== Activity ==
Line by line, output the material without altering anything.

== Given data ==
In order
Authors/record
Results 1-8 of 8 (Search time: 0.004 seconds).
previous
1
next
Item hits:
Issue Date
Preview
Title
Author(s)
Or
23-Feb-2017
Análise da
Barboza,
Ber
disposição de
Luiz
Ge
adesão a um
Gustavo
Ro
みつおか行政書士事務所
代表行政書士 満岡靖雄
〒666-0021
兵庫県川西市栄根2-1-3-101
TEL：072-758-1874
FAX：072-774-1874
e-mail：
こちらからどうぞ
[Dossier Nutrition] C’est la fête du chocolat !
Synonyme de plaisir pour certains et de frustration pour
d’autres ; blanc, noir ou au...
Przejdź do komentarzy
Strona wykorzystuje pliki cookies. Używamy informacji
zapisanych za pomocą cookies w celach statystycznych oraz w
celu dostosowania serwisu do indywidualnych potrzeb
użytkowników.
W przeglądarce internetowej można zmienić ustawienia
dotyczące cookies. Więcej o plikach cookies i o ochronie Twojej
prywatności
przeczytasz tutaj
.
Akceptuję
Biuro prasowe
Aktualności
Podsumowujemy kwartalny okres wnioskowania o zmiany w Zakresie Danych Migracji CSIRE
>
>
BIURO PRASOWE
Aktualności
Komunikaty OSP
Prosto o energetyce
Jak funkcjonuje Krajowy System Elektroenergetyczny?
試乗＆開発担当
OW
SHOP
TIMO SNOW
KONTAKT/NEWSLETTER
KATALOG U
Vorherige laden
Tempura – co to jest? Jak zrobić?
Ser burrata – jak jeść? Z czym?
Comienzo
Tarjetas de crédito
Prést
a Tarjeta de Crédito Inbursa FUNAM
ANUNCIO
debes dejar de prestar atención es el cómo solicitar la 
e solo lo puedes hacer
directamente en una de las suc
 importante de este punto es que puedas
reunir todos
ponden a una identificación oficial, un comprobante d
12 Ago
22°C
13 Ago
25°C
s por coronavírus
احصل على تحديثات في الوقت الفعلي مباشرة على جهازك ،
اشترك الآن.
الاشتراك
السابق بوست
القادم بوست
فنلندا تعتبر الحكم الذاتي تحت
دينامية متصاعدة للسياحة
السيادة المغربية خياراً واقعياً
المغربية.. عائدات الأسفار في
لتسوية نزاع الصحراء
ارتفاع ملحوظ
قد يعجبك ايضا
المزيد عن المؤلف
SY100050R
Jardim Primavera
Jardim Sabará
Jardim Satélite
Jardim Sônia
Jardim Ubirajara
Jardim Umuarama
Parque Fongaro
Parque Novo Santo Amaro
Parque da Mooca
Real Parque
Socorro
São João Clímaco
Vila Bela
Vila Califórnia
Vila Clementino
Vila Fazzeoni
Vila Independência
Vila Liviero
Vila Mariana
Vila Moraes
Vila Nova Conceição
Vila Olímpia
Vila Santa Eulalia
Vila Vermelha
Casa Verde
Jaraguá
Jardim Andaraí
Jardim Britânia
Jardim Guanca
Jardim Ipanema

== Solution to the exercise ==
In order
Authors/record
Results 1-8 of 8 (Search time: 0.004 seconds).
previous
1
next
Item hits:
Issue Date
Preview
Title
Author(s)
Or
23-Feb-2017
Análise da
Barboza,
Ber
disposição de
Luiz
Ge
adesão a um
Gustavo
Ro
みつおか行政書士事務所
代表行政書士 満岡靖雄
〒666-0021
兵庫県川西市栄根2-1-3-101
TEL：072-758-1874
FAX：072-774-1874
e-mail：
こちらからどうぞ
[Dossier Nutrition] C’est la fête du chocolat !
Synonyme de plaisir pour certains et de frustration pour
d’autres ; blanc, noir ou au...
Przejdź do komentarzy
Strona wykorzystuje pliki cookies. Używamy informacji
zapisanych za pomocą cookies w celach statystycznych oraz w
celu dostosowania serwisu do indywidualnych potrzeb
użytkowników.
W przeglądarce internetowej można zmienić ustawienia
dotyczące cookies. Więcej o plikach cookies i o ochronie Twojej
prywatności
przeczytasz tutaj
.
Akceptuję
Biuro prasowe
Aktualności
Podsumowujemy kwartalny okres wnioskowania o zmiany w Zakresie Danych Migracji CSIRE
>
>
BIURO PRASOWE
Aktualności
Komunikaty OSP
Prosto o energetyce
Jak funkcjonuje Krajowy System Elektroenergetyczny?
試乗＆開発担当
OW
SHOP
TIMO SNOW
KONTAKT/NEWSLETTER
KATALOG U
Vorherige laden
Tempura – co to jest? Jak zrobić?
Ser burrata – jak jeść? Z czym?
Comienzo
Tarjetas de crédito
Prést
a Tarjeta de Crédito Inbursa FUNAM
ANUNCIO
debes dejar de prestar atención es el cómo solicitar la 
e solo lo puedes hacer
directamente en una de las suc
 importante de este punto es que puedas
reunir todos
ponden a una identificación oficial, un comprobante d
12 Ago
22°C
13 Ago
25°C
s por coronavírus
احصل على تحديثات في الوقت الفعلي مباشرة على جهازك ،
اشترك الآن.
الاشتراك
السابق بوست
القادم بوست
فنلندا تعتبر الحكم الذاتي تحت
دينامية متصاعدة للسياحة
السيادة المغربية خياراً واقعياً
المغربية.. عائدات الأسفار في
لتسوية نزاع الصحراء
ارتفاع ملحوظ
قد يعجبك ايضا
المزيد عن المؤلف
SY100050R
Jardim Primavera
Jardim Sabará
Jardim Satélite
Jardim Sônia
Jardim Ubirajara
Jardim Umuarama
Parque Fongaro
Parque Novo Santo Amaro
Parque da Mooca
Real Parque
Socorro
São João Clímaco
Vila Bela
Vila Califórnia
Vila Clementino
Vila Fazzeoni
Vila Independência
Vila Liviero
Vila Mariana
Vila Moraes
Vila Nova Conceição
Vila Olímpia
Vila Santa Eulalia
Vila Vermelha
Casa Verde
Jaraguá
Jardim Andaraí
Jardim Britânia
Jardim Guanca
Jardim Ipanema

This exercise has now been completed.